Clams Casino (Sabin Orr)

The neighborhood is also known for its late-night crowd of chefs and other restaurant workers leaving their jobs on the Strip. That’s exactly the crowd Sparrow + Wolf is aiming for.

“I want to … become that industry late night eatery,” he says, “cooking good food at a good price point and really truly getting back to hospitality. We’ll offer high-end service and hospitality and food in a casual atmosphere, really just having fun.”

Sparrow, meet wolf

Howard has always been a fan of tradition and simplicity, while simultaneously embracing sophisticated technique. At Nu Sanctuary, his dishes were often marred by a desire to show off too much of the latter.

“We were trying to do too much,” the chef now admits of that period in his life.

Later, at Comme Ca, he devoted himself passionately to learning the traditional art of charcuterie, offering house-made cured and pressed meats long before it was trendy on the Strip. It was also there that he developed a practical respect for using an entire animal, offering weekly offal dinners showcasing organs and other lesser meats.

House-made lardo is just one type of charcuterie that will be featured at Sparrow + Wolf. (Sabin Orr )

At his new location, Howard is hoping to merge both sides of his personality.

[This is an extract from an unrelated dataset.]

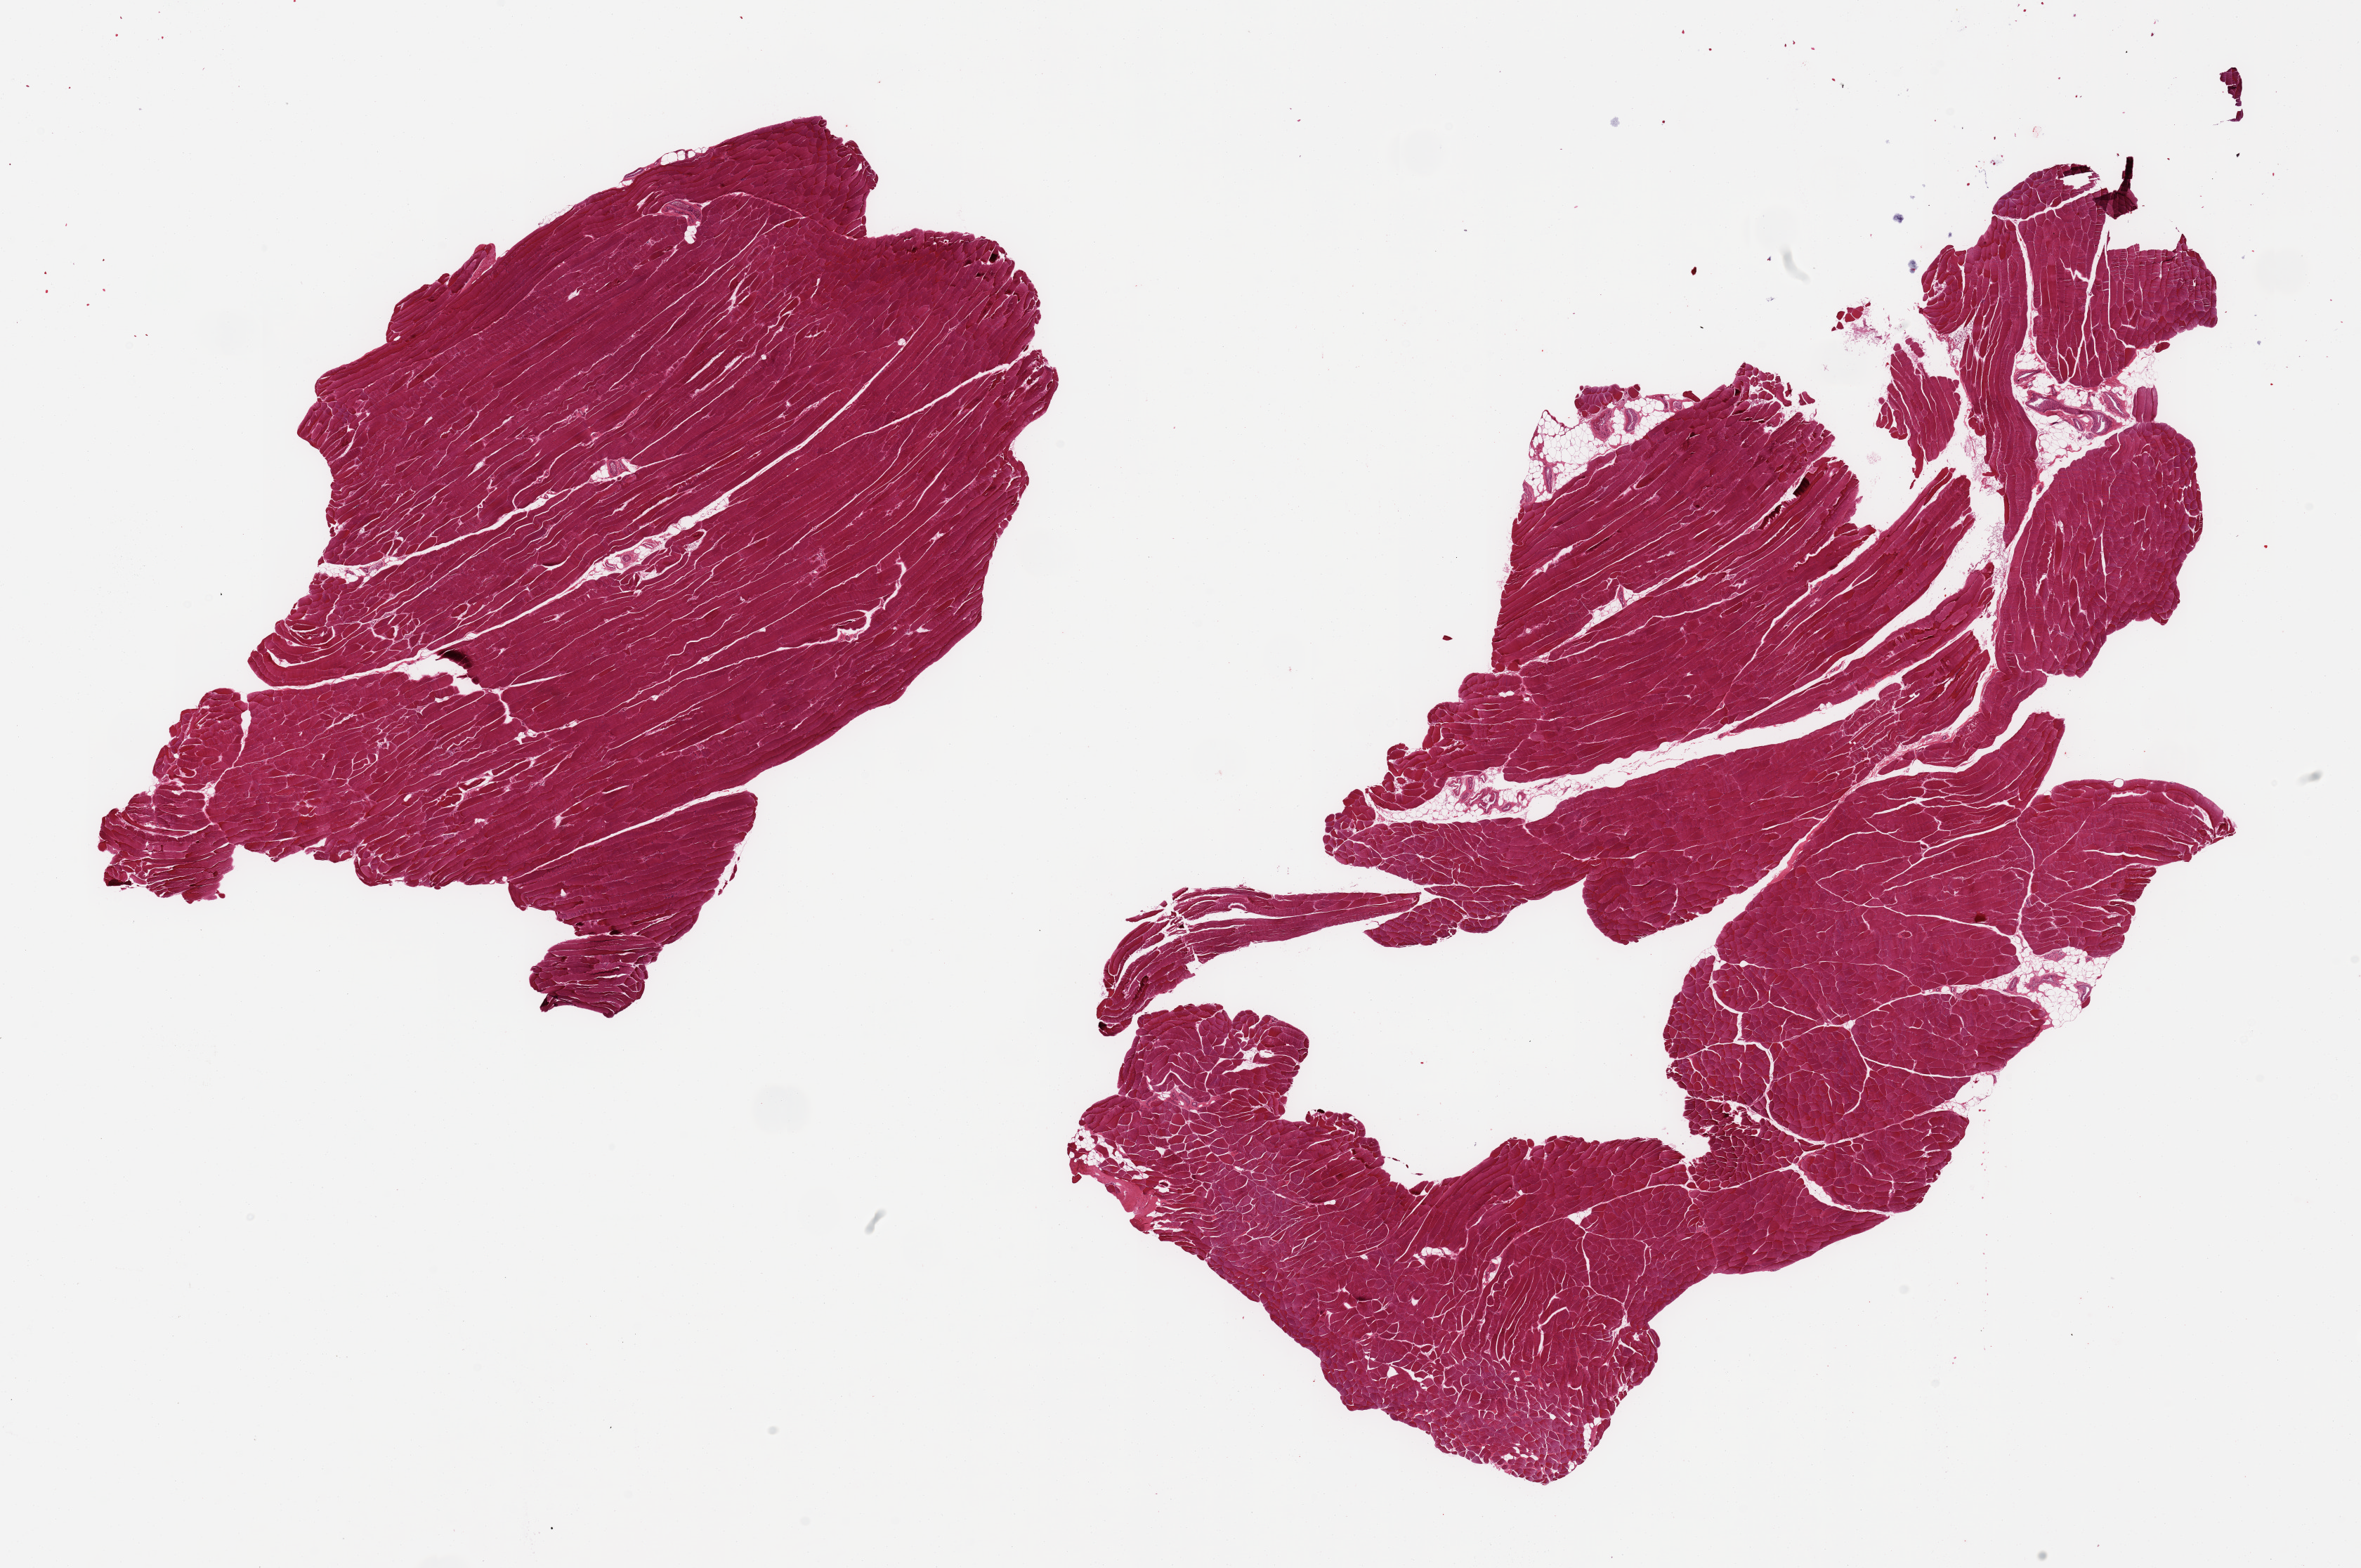
Whole-slide image, haematoxylin and eosin stain — a low-resolution overview of the entire scanned area, about 26.6 x 17.7 mm (from a 20x scan); PAXgene-fixed, paraffin-embedded tissue; target tissue: skeletal muscle; donor tissue sample. Donor sex: male.
* pathologist's review note for this sample: 2 pieces; 2% internal fat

“Sparrow + Wolf is really about my energy, and about finding balance,” he offers. “The sparrow being humble, he takes care of his family, he doesn’t need a loud voice to be heard. At the same time the wolf is ferocious, he’s a hunter, he leads his own way.”

“That can translate into many different things. The sparrow, being old world, meets new-world. And that’s kind of what this whole things is about: paying respect to the past through different cooking techniques from the early American 18th century, to next year and the future in front of us.”

Lighting a fire and a spark

For the sparrow side of the equation, Howard will rely on that grill that was temporarily stranded in his lot.

“I spent the last two years designing a custom hearth, where I’ll be taking grilling techniques from different cultures around the world,” he explains. “Whether it’s early 18th century American Dutch oven cookery, to Argentinian style crank-wheel grill, to Japanese robata, to Middle Eastern kabobs. You’ll see things like that on my menu.”

The chef will also honor traditional cured and raw fish and meats. And the communal tasting menus offered nightly in a private dining room will sometimes feature whole animals.

Pork Shoulder (Sabin Orr)

Howard’s wolf also prowls the menu, however, in dishes that show off his creativity and technical prowess, such as a milk stout glaze for pork shoulder, sea urchin hollandaise sauce on Asian clams casino, and bone marrow dumplings with green garlic emulsions to accompany a plate of beef cheek.

All of this, of course, is a work in progress that will continue after the restaurant opens May 10.

“Our menu is going to evolve often,” Howard promises. “If you’re lucky enough that things stick around for three weeks, I’ll be excited about it.”

For an early taste, Howard will host five-course dinners with cocktail pairings for $99 plus service charge, fees, tax and gratuity on May 5 and 6. Tickets are available at SparrowAndWolfLV.com.